# just a side project :)



## pigeonsheep (Nov 8, 2008)

it didn't take me as long as i thought it would and i was very impressed with it since it was my first time making a bed like this! also made a cute minky blanket to go with it. the photo takin with KC is for a fb contest i entered her in, really hope she wins! :]
let me know what you guys think!

KC is a natural model :laughing5:








bed and blanket :]


----------



## Starr (Jan 19, 2015)

This looks super comfy! I bet your Chihuahuas are so happy to be your babies! Do you make it human sized?


----------



## pigeonsheep (Nov 8, 2008)

Starr said:


> This looks super comfy! I bet your Chihuahuas are so happy to be your babies! Do you make it human sized?


thanks! hehe i think all furbabies with homes are lucky to have a warm place to live in,eat, and play! the luxuries are just extras <3 i haven't tried human size yet but i can if you're interested


----------



## Starr (Jan 19, 2015)

Very true. And sure, what would you charge for something like that? I'm all about supporting businesses like yours.


----------



## pigeonsheep (Nov 8, 2008)

Starr said:


> Very true. And sure, what would you charge for something like that?

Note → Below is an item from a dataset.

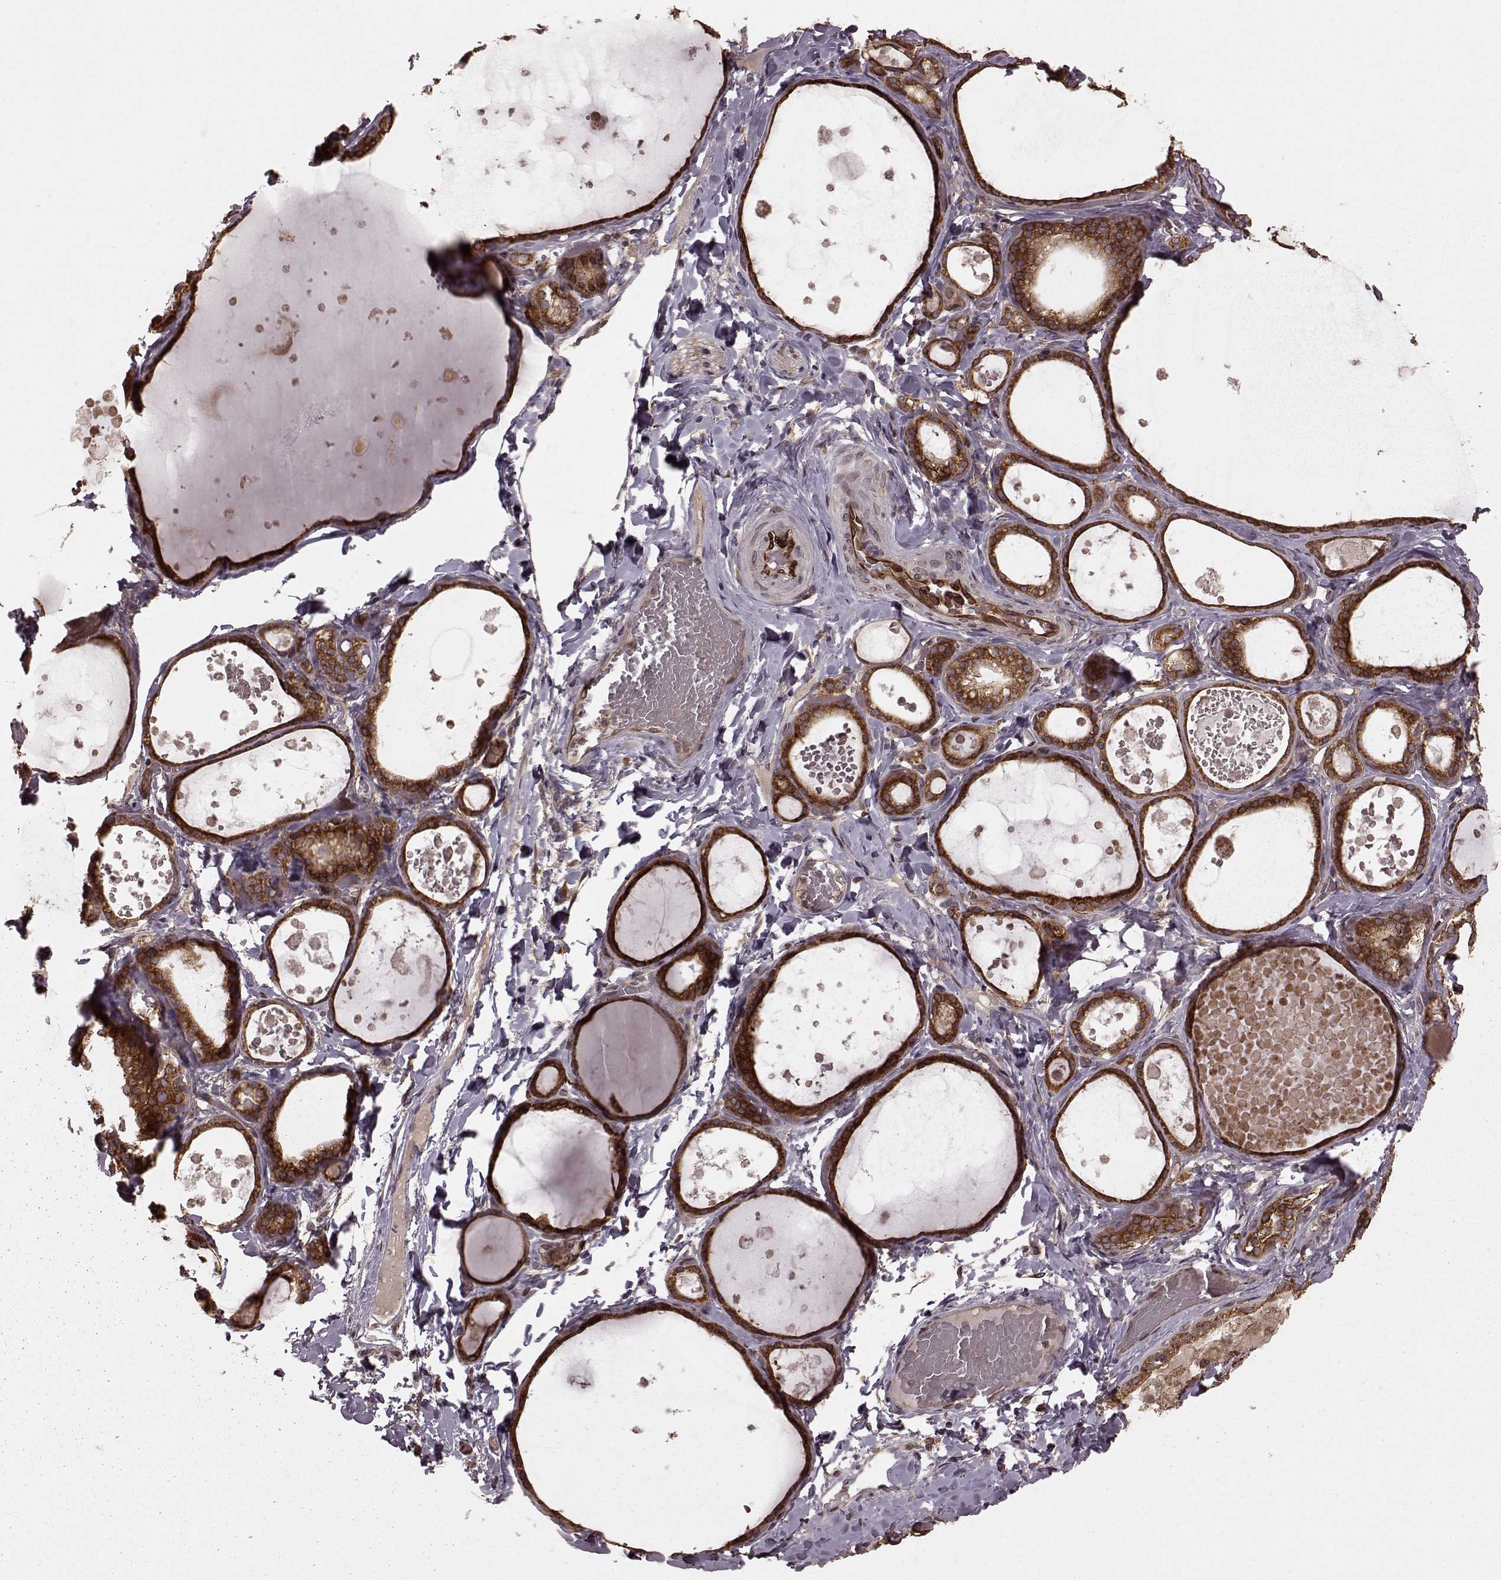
{"staining": {"intensity": "strong", "quantity": ">75%", "location": "cytoplasmic/membranous"}, "tissue": "thyroid gland", "cell_type": "Glandular cells", "image_type": "normal", "snomed": [{"axis": "morphology", "description": "Normal tissue, NOS"}, {"axis": "topography", "description": "Thyroid gland"}], "caption": "IHC (DAB) staining of benign thyroid gland shows strong cytoplasmic/membranous protein staining in about >75% of glandular cells.", "gene": "AGPAT1", "patient": {"sex": "female", "age": 56}}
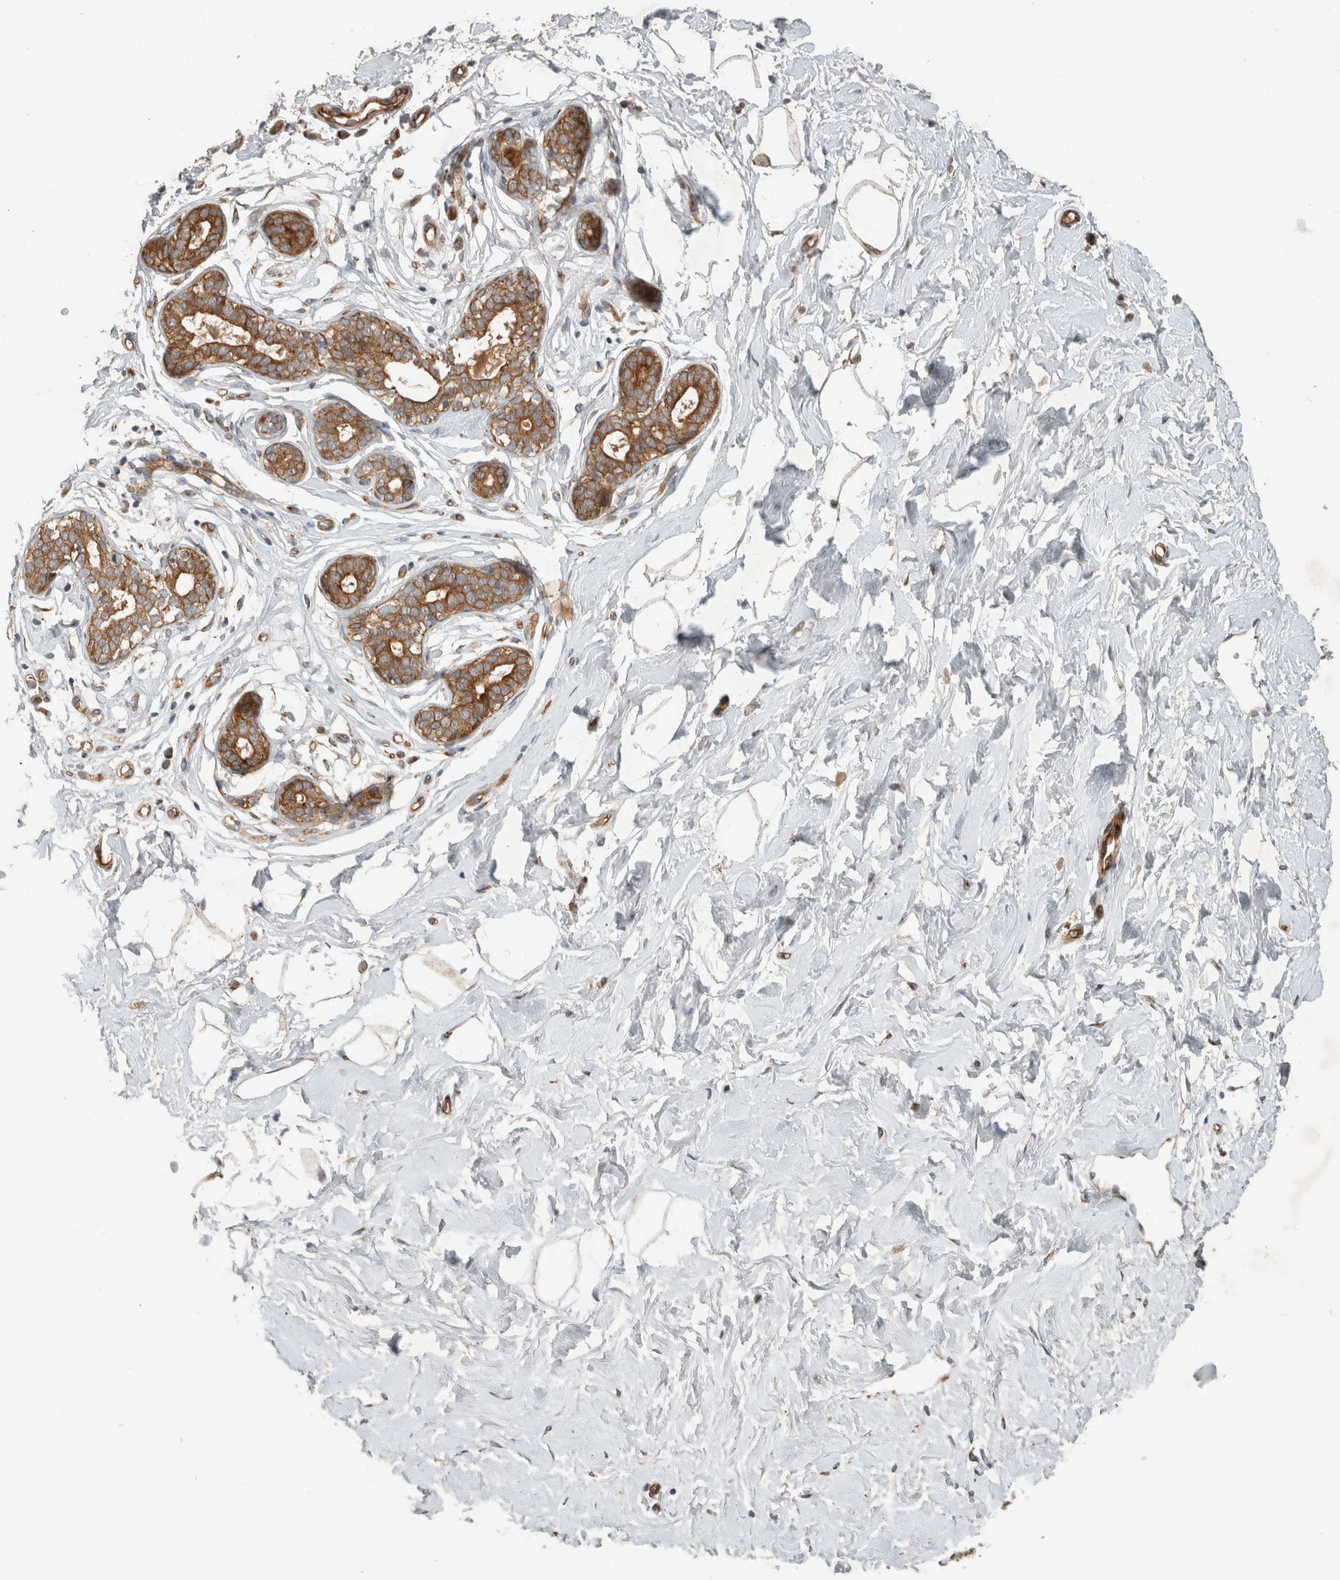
{"staining": {"intensity": "negative", "quantity": "none", "location": "none"}, "tissue": "breast", "cell_type": "Adipocytes", "image_type": "normal", "snomed": [{"axis": "morphology", "description": "Normal tissue, NOS"}, {"axis": "morphology", "description": "Adenoma, NOS"}, {"axis": "topography", "description": "Breast"}], "caption": "High power microscopy micrograph of an IHC micrograph of benign breast, revealing no significant staining in adipocytes.", "gene": "TUBD1", "patient": {"sex": "female", "age": 23}}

I'm all about supporting businesses like yours.


would depend on how big u want it/fabrics :daisy: aw thank u! i support businesses as well throughout fb and word of mouth


----------



## coco_little_bear (May 30, 2012)

That's a really cute picture of KC! I love the bed and minky blanket too.


----------



## pigeonsheep (Nov 8, 2008)

coco_little_bear said:


> That's a really cute picture of KC! I love the bed and minky blanket too.


thank u coco!


----------



## Chiluv04 (Dec 19, 2013)

Awe KC looks so pretty. She is such a gorgeous girl. Nice work as usual Pidge 😋


----------



## Kathyceja8395 (Jan 13, 2013)

Aww love the pics, bed and blanket!!They are so pretty!! And the blanket looks very soft!!! You are very talented Pidge!! KC is a beautiful model!! :love5:


----------



## pigeonsheep (Nov 8, 2008)

Chiluv04 said:


> Awe KC looks so pretty. She is such a gorgeous girl. Nice work as usual Pidge 😋


thank u! 



Kathyceja8395 said:


> Aww love the pics, bed and blanket!!They are so pretty!! And the blanket looks very soft!!! You are very talented Pidge!! KC is a beautiful model!! :love5:


thanks kathy!!! it is very soft! <3 it's a fav in this house hehe


----------



## Hollowaysal (Mar 7, 2013)

That's looks lush, mine would love that. Very cute pic of KC too.


----------



## Natsumi2014 (Mar 5, 2015)

Great bed you are so talented ... She looks sooo comfy


----------



## pigeonsheep (Nov 8, 2008)

thanks guys  i put it in the corner of my bed so the kids can sleep on it lol


----------